TENNIS – La entry list degli Australian Open permette di puntare i riflettori sui big che hanno già dato conferma della loro presenza, nonché sugli italiani che hanno l’accesso diretto al main draw del primo Slam stagionale. C’è chi, però, punta a ritagliarsi uno spazio importante pur partendo da una posizione particolare e con uno status quo tutto da scoprire. Andy Murray arriva a Melbourne senza sapere cosa gli e ci aspetta.

Che sia lo spauracchio del tabellone principale, che sia ancora ai livelli di uno sparring partner senza grosse chances di arrivare alla seconda settimana, lo scozzese va certamente preso con le pinze nella marcia di avvicinamento al major australiano. Il suo accesso al main draw avverrà grazie al ranking protetto, che gli garantisce un posto privilegiato nella fase finale nonostante sia sceso al numero 269 della classifica ATP.

I problemi all’anca gli hanno precluso l’ultima fetta della sua carriera, al punto da non vederlo sui campi da gioco per gran parte dell’ultima stagione, ma la preparazione atletica di fine 2018 potrà essere il trampolino di lancio per una nuova avventura tutta da costruire nella nuova annata. È complicato, ovviamente, partire subito col botto, considerando l’ambientamento e il ritmo ancora da cercare: il periodo pre-Australian Open, però, potrà dargli indicazioni importanti su come ci arriverà, un po’ come successe a Del Potro prima del suo rientro a pieno regime dopo l’infortunio e l’intervento al polso.

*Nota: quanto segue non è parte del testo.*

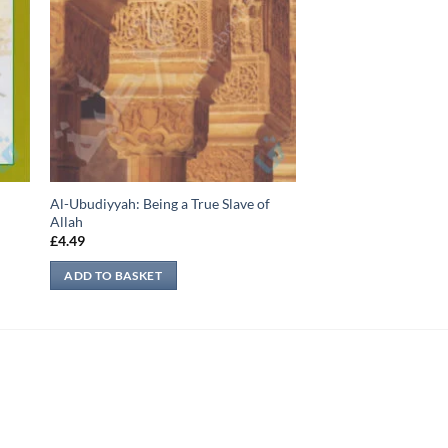
Al-Ubudiyyah: Being a True Slave of
Allah
£
4.49
ADD TO BASKET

Melbourne, in ogni caso, non è un appuntamento comodo per Murray, che potrà tranquillamente incappare in qualche vecchio rivale ad alta quota e rischiare una rapidissima eliminazione. Allo stesso modo, però, non sarà semplice nemmeno per i big che potrebbero incontrarlo nelle primissime fasi del torneo: lo scozzese rimane comunque un giocatore importante che, dal punto di vista psicologico ancor prima di analizzare la tenuta atletica, può mettere in difficoltà chiunque. Sarà un terno al lotto, ma anche uno dei fattori più intriganti dell’intero Slam.